I. SPECIFIC AIMS:
AIM 1: To investigate the risk of microgravity exposure on long-term changes in bone health and fracture risk.
AIM 2: To provide a summary of the current evidence available on potential risk factors for bone loss, recovery and fracture following long-duration space exploration.
II. SUMMARY OF WORK RELATED TO AIMS:
A. Overview of Year 2
During this second year of funding, NASA-JSC colleagues have been assembling the bone density datasets for all remaining US crewmembers and consenting the approximate 250 men and women in the US space program, who have had at least one bone density measured. At NASA-JSC, comprehensive risk factors known to be related to bone health are also being assembled and work is ongoing. At Mayo, data analyses for Aim 1 have been initiated with respect to the bone density data available on long-duration crewmembers. Fracture prediction models have also been developed using data on risk factors available in both US long-duration crewmembers and in the Mayo cohort. Initial data cleaning and exploratory work for Aim 2 has begun based on risk factor data available and shared to date, although complete datasets on risk factors (e.g., ,bone turnover markers, lean muscle mass, personal and family history of fractures, medication use, etc) are still being assembled.
B. Progress Related to AIM 1: To investigate the risk of microgravity exposure on long-term changes in bone health and fracture risk. .
Informed consent has been achieved in all 32 US crewmembers (26 men, 7 women; age range: 37-54 years) who have flown on at least one long-duration space mission (100% participation rate).
To date, we have obtained informed consent on 123 (53%) of the 232 remaining US crewmembers (21/36 women and 102/196 men) who have had at least one bone density measurement available. The consenting process is ongoing. 3 have declined and 3 are lost to follow-up.
Bone density datasets for all long-duration crewmembers have been assembled and cleaned. Bone density datasets for the remaining US crewmembers are still being assembled at NASA-JSC. We anticipate that NASA-JSC colleagues will have consenting status complete and bone density datasets assembled and ready to share with Mayo investigators, for those who have consented, by the end of the second year of funding.
i) Creation of a bone mineral density (BMD) prediction model using the Mayo cohort:
We have created age- and gender-expected prediction models for BMD derived from 348 men (age range at baseline: 22-90 years) and 351 women (range: 21-93 years) representing an age-stratified, random sample of the adult community population (Mayo Rochester Bone Health Study cohort) and who have had longitudinal BMD measurements at identical sites to the US crewmembers. We then applied the created prediction models to the NASA cohort of long-duration US crewmembers.
Based on our models, the BMD at all sites immediately post-flight in US crewmembers were all significantly lower than would be expected. We did observe a unique finding of greater than expected loss of BMD in some upper arm sites which raises the possibility of other risk factors contributing to bone loss during space flight unrelated to mechanical unloading, but is being further explored. There were also observed differences between men and women which warrant further exploration, and that will be addressed in analyses related to Aim 2.
Preliminary work also reveal that following 6-18 months post-flight, BMD at most sites in US long-duration crewmembers is becoming closer to the expected values. However, the hip BMD still is significantly lower than expected at 1 year post-flight.
ii) Creation of a fracture prediction model using the Mayo cohort:
Fracture prediction models were also created using the Mayo Rochester Bone Health Study cohort, separately for men and women who were at least age 35. Fracture predictions for 5 and 10 years following the BMD measurement were estimated for immediate pre-flight, immediate post-flight and ~1 year post-flight BMD. We are currently conducting further analyses towards improvement of these models before final interpretation.
C. Progress Related to AIM 2: To provide a summary of the current evidence available on potential risk factors for bone loss, recovery and fracture following long-duration space exploration.

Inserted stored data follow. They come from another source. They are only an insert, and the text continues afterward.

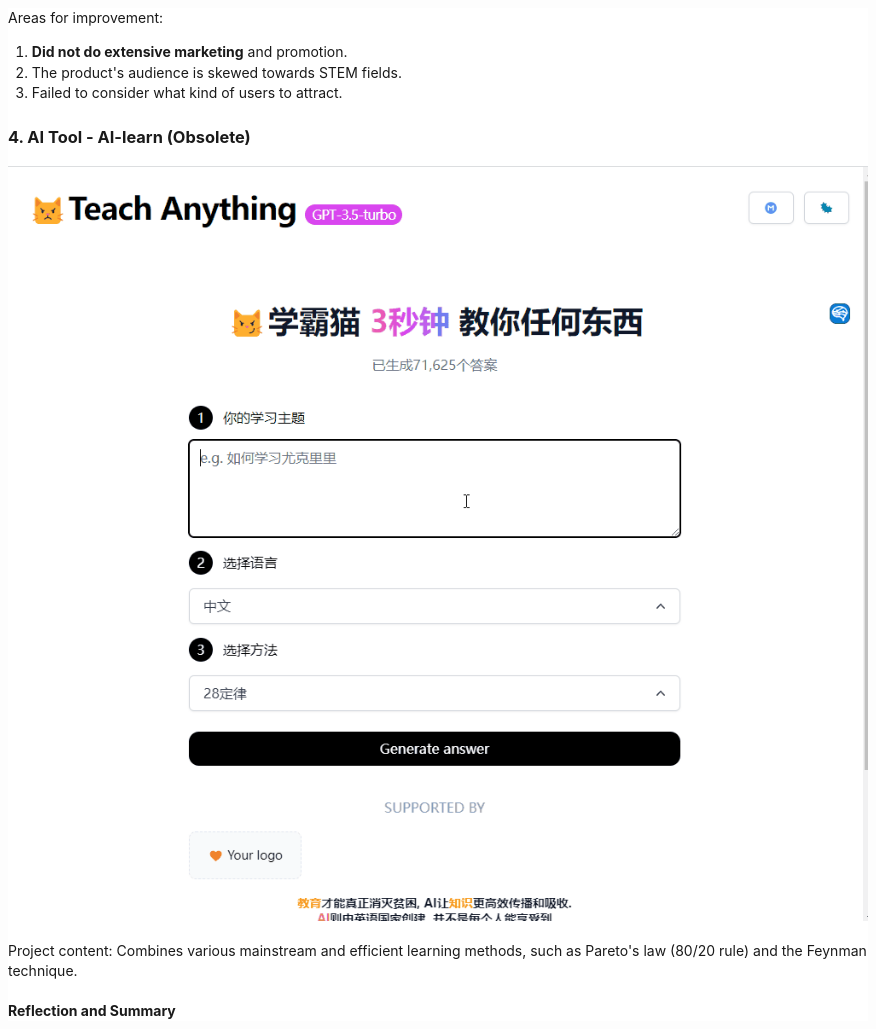 Areas for improvement:

1. **Did not do extensive marketing** and promotion.
2. The product's audience is skewed towards STEM fields.
3. Failed to consider what kind of users to attract.

### 4. AI Tool - AI-learn (Obsolete)

![](ai-learn.gif)

Project content: Combines various mainstream and efficient learning methods, such as Pareto's law (80/20 rule) and the Feynman technique.

#### Reflection and Summary

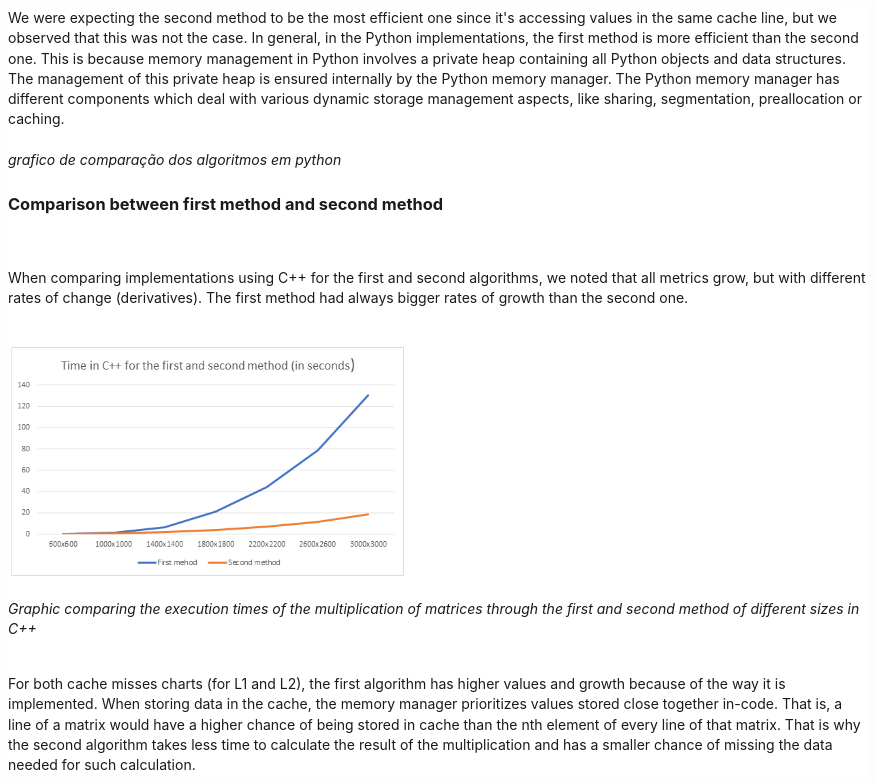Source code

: We were expecting the second method to be the most efficient one since it's accessing values in the same cache line, but we observed that this was not the case. In general, in the Python implementations, the first method is more efficient than the second one. This is because memory management in Python involves a private heap containing all Python objects and data structures. The management of this private heap is ensured internally by the Python memory manager. The Python memory manager has different components which deal with various dynamic storage management aspects, like sharing, segmentation, preallocation or caching.
<br><br>
*grafico de comparação dos algoritmos em python*

### Comparison between first method and second method
<br>

When comparing implementations using C++ for the first and second algorithms, we noted that all metrics grow, but with different rates of change (derivatives). The first method had always bigger rates of growth than the second one.
<br><br>

<img src="/assign1/images/time_cpp_firstsecmethod.png" width="400"/>

*Graphic comparing the execution times of the multiplication of matrices through the first and second method of different sizes in C++*
<br><br>

For both cache misses charts (for L1 and L2), the first algorithm has higher values and growth because of the way it is implemented. When storing data in the cache, the memory manager prioritizes values stored close together in-code. That is, a line of a matrix would have a higher chance of being stored in cache than the nth element of every line of that matrix. That is why the second algorithm takes less time to calculate the result of the multiplication and has a smaller chance of missing the data needed for such calculation.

Data assembly at NASA-JSC on risk factors known to be related to bone loss and fracture risk is ongoing. We will use these data to help better understand the variability in BMD loss and recovery, post-flight. Risk factor data include, but are not limited to, medication use, personal and family history of fractures, bone turnover markers, and surrogates of exercise status in-flight, such as changes in strength measures, VO2 max and lean muscle mass. Data assembly and cleaning is ongoing. Exploratory descriptive analyses are being conducted on data available. Observed differences between men and women in Aim 1 will also be explored further by examining the role of different risk factors on bone loss.